I liked this article a lot. The points it made about how things have been reported the US media were spot on. I'm older myself, I can't take the kids out of school and travel. We all always said "trickle down" must be when they piss on you! A large portion of the country did not support NAFTA, Deregulation, Globalization, Privatization. The media left us feel isolated and believe we were in the minority and powerless. People tried to protest but they didn't draw big enough crowds to be deemed important. What struck my sister was someone sent her a link to the protesters being attacked in New York and we found out people were in the street, lots of people, and it wasn't on CNN or any of the news channels. I decided if it was a protest, Democracy Now would have in their news so I turned to Free Speech and Link and caught up what was going on. I have no use for CNN anymore. I agree with the protesters. The cost of depending on Corporate News really hit home. They had literately hid what should have been impossible to hide. I knew it was a corrupt media but I didn't grasp how total the control was. I see polls and I don't believe them. I don't even think they count the votes, I think they just call in whatever numbers they want to. People keep asking what OWS hopes to change as if they can't figure it out. I guess I knew where the 1% stood, I knew where the politicians stood, but that the news is a hundred time worse than no news, that hurts.
Thanks, and sorry for the delayed response.
The media (so-called fourth estate) is such an abject failure that it's hard to even put it into words. The fact that the same large corporations that dominate our government and economic system also dominate our media.. maybe that's all that needs to be said. Even PBS and NPR have had their funding cut to the point that they too are basically corporate media now.
Democracy Now is one of the few exceptions. I recommend ReaderSupportedNews as well.
I agree that a large portion of the country (and the world) doesn't support the neoliberal agenda, but you're absolutely right - we wouldn't know it from the "news."
It's really something else. We are fully disenfranchised. Where do we go from here?
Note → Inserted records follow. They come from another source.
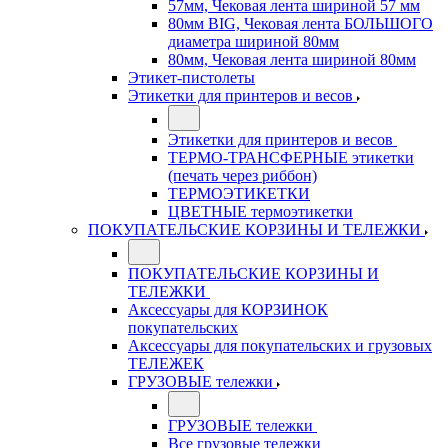
57мм, Чековая лента шириной 57 мм
80мм BIG, Чековая лента БОЛЬШОГО
диаметра шириной 80мм
80мм, Чековая лента шириной 80мм
Этикет-пистолеты
Этикетки для принтеров и весов
Этикетки для принтеров и весов
ТЕРМО-ТРАНСФЕРНЫЕ этикетки
(печать через риббон)
ТЕРМОЭТИКЕТКИ
ЦВЕТНЫЕ термоэтикетки
ПОКУПАТЕЛЬСКИЕ КОРЗИНЫ И ТЕЛЕЖКИ
ПОКУПАТЕЛЬСКИЕ КОРЗИНЫ И
ТЕЛЕЖКИ
Аксессуары для КОРЗИНОК
покупательских
Аксессуары для покупательских и грузовых
ТЕЛЕЖЕК
ГРУЗОВЫЕ тележки
ГРУЗОВЫЕ тележки
Все грузовые тележки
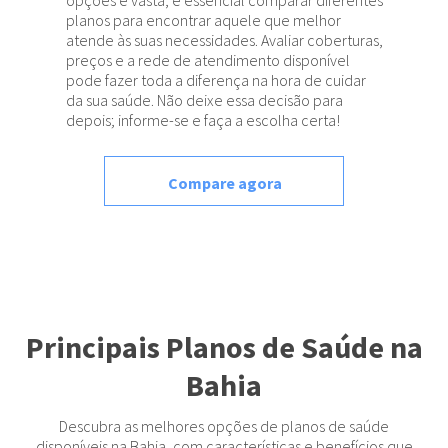
opções é vasta, é essencial comparar diferentes
planos para encontrar aquele que melhor
atende às suas necessidades. Avaliar coberturas,
preços e a rede de atendimento disponível
pode fazer toda a diferença na hora de cuidar
da sua saúde. Não deixe essa decisão para
depois; informe-se e faça a escolha certa!
Compare agora
Principais Planos de Saúde na
Bahia
Descubra as melhores opções de planos de saúde
disponíveis na Bahia, com características e benefícios que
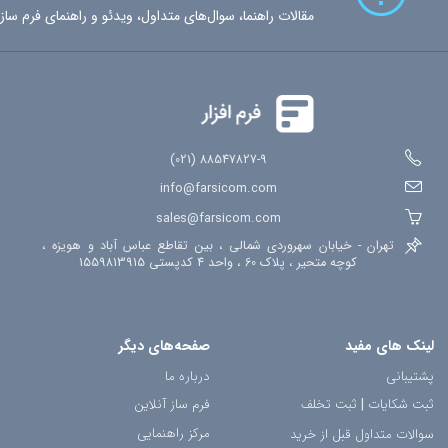
مقالات راهنما، سوال‌های متداول، ویدئو و راهنمای فرم ساز
88547827-9 (021)
info@farsicom.com
sales@farsicom.com
تهران - خیابان سهروردی شمالی ، بین تقاطع عباس آباد و هویزه ،
کوچه متحیر ، پلاک 60 ، واحد 4 کدپستی 1559813915
لینک های مفید
صفحه‌های دیگر
پشتیبانی
درباره ما
ثبت شکایات
|
ثبت تخلف
فرم ساز آنلاین
مرکز راهنمایی
سوالات متداول قبل از خرید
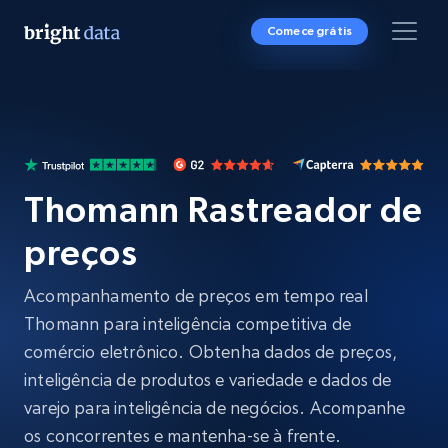
Comece grátis
Thomann Rastreador de
preços
Acompanhamento de preços em tempo real
Thomann para inteligência competitiva de
comércio eletrônico. Obtenha dados de preços,
inteligência de produtos e variedade e dados de
varejo para inteligência de negócios. Acompanhe
os concorrentes e mantenha-se à frente.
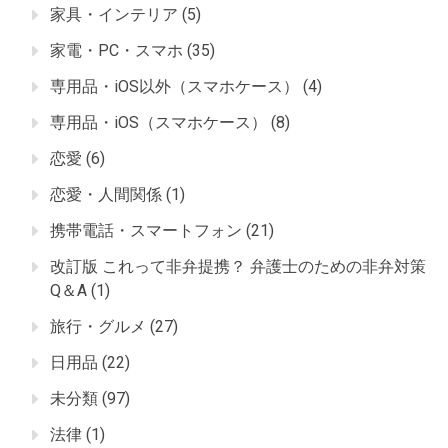
家具・インテリア
(5)
家電・PC・スマホ
(35)
専用品・iOS以外（スマホケース）
(4)
専用品・iOS（スマホケース）
(8)
恋愛
(6)
恋愛・人間関係
(1)
携帯電話・スマートフォン
(21)
改訂版 これって非弁提携？ 弁護士のための非弁対策
Q＆A
(1)
旅行・グルメ
(27)
日用品
(22)
未分類
(97)
法律
(1)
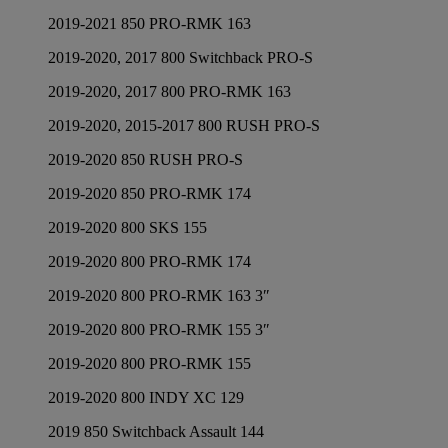
2019-2021 850 PRO-RMK 163
2019-2020, 2017 800 Switchback PRO-S
2019-2020, 2017 800 PRO-RMK 163
2019-2020, 2015-2017 800 RUSH PRO-S
2019-2020 850 RUSH PRO-S
2019-2020 850 PRO-RMK 174
2019-2020 800 SKS 155
2019-2020 800 PRO-RMK 174
2019-2020 800 PRO-RMK 163 3″
2019-2020 800 PRO-RMK 155 3″
2019-2020 800 PRO-RMK 155
2019-2020 800 INDY XC 129
2019 850 Switchback Assault 144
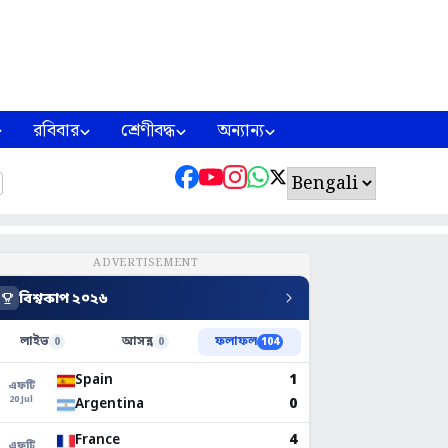
রবিবার
শ্রেণীবদ্ধ
অন্যান্য
ADVERTISEMENT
I could just hug you! I think we keep being vocal whether its in the street or on the net. I've been pestered by trolls. Its like being forced to watch a person hang them-self over and over again. " Hi, I believe in deregulation was good and the crash was good and we need more and more of that kind of thing, go freemarket go!!! I'm rich, I pay taxes, you just want something for nothing, I just want to never pay any taxes but you are the greedy one, not me. The 1% thinks I'm special, they said they'd give me a peanut if I vote for them!" Good to see a real person today! If we don't back down or turn tail and run the Kochs will have spend more on their troll budget. They've got the money keep it going, its not cheap to sell lies to people and trick them into ruining their children's future after all. Basically we just need to be here for each other, we aren't isolated and alone.
<hug> :o)
My new mantra is "I am not alone." Thanks, again.